高市早苗内閣は、2025年7月の参議院議員選挙での与党敗北、その後の10月の総裁選を経て成立した。参院選で与党の獲得議席は47にとどまり、石破首相が「必達」とした50議席を割り込んだ。前年11月の総選挙に続く国政選挙二連敗により、党内が強い不満が一気に噴出した。それでも石破首相は続投への意欲を示したが、8月8日の両院議員総会で、有村治子総会長が逢沢一郎総裁に対し党則に基づく「臨時総裁選」実施の要求確認を行うよう申し入れたことで、総裁交代への流れは決定的となる。9月7日、石破首相は退陣を表明せざるをえなくなった。

自民党は一般党員の参加を認める総裁選を実施することを決めたため、総裁選が実際に開かれるのは1ヶ月ほど先の10月4日になる。9月22日の告示で小林鷹之、茂木敏充、林芳正、高市早苗、小泉進次郎の5人が立候補。1回目投票では、高市氏が議員票64・党員票119で1位、小泉氏が議員票80・党員票84で2位となり、両者の決選投票に持ち込まれた。

決選投票で高市氏は議員票149・県連票36を獲得し、自民党結党以来初めての女性総裁に選出される。麻生派の支持を確保したことが、勝利を収める上で決定的な意味を持った。

麻生派重用と連立組み替え:政権基盤の特徴

10月7日、高市新総裁は党執行部人事を行う。副総裁に麻生太郎、幹事長に鈴木俊一、総務会長に有村治子、政調会長に小林鷹之、選対委員長に古屋圭司を起用し、麻生派から3名を要職に送り込んだ。党運営を麻生派に大きく依拠する態勢であることは明白である。
^^^^^^^^
#### 作業指示 1
抜粋のうち、「自民党は一般党員の参加を認め」を含む語句で始まり「態勢であることは明白である。」で終わる部分を、もう一度そのまま書き出すこと。
この抜粋と次の行は、互いに関係のない別々の資料である。
^^^^^^^^
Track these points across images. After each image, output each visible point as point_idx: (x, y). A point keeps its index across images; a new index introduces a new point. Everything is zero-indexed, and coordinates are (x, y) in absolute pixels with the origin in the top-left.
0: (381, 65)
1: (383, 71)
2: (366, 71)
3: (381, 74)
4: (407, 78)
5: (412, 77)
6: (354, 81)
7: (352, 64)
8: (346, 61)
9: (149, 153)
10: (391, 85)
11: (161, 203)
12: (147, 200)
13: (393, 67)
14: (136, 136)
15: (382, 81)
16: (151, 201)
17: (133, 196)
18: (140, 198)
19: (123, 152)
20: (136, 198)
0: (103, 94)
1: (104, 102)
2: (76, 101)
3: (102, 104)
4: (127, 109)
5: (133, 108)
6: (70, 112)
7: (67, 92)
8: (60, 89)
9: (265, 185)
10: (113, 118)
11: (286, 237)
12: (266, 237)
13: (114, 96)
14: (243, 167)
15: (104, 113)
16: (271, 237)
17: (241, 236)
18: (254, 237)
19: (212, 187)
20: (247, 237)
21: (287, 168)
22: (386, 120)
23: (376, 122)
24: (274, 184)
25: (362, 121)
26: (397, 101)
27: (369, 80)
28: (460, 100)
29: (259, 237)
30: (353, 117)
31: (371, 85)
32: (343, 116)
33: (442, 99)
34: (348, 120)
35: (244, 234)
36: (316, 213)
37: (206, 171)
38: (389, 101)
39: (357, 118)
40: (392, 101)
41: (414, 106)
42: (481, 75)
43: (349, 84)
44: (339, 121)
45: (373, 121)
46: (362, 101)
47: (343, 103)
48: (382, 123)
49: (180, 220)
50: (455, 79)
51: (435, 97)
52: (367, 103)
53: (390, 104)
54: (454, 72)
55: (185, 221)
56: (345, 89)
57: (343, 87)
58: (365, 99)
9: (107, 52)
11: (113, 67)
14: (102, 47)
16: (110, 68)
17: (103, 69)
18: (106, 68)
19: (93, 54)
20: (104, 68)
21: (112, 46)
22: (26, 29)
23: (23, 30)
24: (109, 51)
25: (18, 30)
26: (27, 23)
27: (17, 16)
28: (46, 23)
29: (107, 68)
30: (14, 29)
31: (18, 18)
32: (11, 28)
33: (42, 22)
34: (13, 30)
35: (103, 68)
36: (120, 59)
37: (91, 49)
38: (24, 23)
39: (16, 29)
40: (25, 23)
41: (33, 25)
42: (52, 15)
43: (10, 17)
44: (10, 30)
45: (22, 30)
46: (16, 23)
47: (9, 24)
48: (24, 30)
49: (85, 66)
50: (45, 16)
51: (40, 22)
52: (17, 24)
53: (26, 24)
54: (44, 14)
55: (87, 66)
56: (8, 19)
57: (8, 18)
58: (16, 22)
^^^^^^^^
#### 作業指示 2
上のデータの行のうち、先頭の行から「20: (247, 237)」を含む行までを、両端の行も含めて一字も変えずに書き写すこと。ほかの行は書かない。

#### 解答 1
自民党は一般党員の参加を認める総裁選を実施することを決めたため、総裁選が実際に開かれるのは1ヶ月ほど先の10月4日になる。9月22日の告示で小林鷹之、茂木敏充、林芳正、高市早苗、小泉進次郎の5人が立候補。1回目投票では、高市氏が議員票64・党員票119で1位、小泉氏が議員票80・党員票84で2位となり、両者の決選投票に持ち込まれた。

決選投票で高市氏は議員票149・県連票36を獲得し、自民党結党以来初めての女性総裁に選出される。麻生派の支持を確保したことが、勝利を収める上で決定的な意味を持った。

麻生派重用と連立組み替え:政権基盤の特徴

10月7日、高市新総裁は党執行部人事を行う。副総裁に麻生太郎、幹事長に鈴木俊一、総務会長に有村治子、政調会長に小林鷹之、選対委員長に古屋圭司を起用し、麻生派から3名を要職に送り込んだ。党運営を麻生派に大きく依拠する態勢であることは明白である。

#### 解答 2
Track these points across images. After each image, output each visible point as point_idx: (x, y). A point keeps its index across images; a new index introduces a new point. Everything is zero-indexed, and coordinates are (x, y) in absolute pixels with the origin in the top-left.
0: (381, 65)
1: (383, 71)
2: (366, 71)
3: (381, 74)
4: (407, 78)
5: (412, 77)
6: (354, 81)
7: (352, 64)
8: (346, 61)
9: (149, 153)
10: (391, 85)
11: (161, 203)
12: (147, 200)
13: (393, 67)
14: (136, 136)
15: (382, 81)
16: (151, 201)
17: (133, 196)
18: (140, 198)
19: (123, 152)
20: (136, 198)
0: (103, 94)
1: (104, 102)
2: (76, 101)
3: (102, 104)
4: (127, 109)
5: (133, 108)
6: (70, 112)
7: (67, 92)
8: (60, 89)
9: (265, 185)
10: (113, 118)
11: (286, 237)
12: (266, 237)
13: (114, 96)
14: (243, 167)
15: (104, 113)
16: (271, 237)
17: (241, 236)
18: (254, 237)
19: (212, 187)
20: (247, 237)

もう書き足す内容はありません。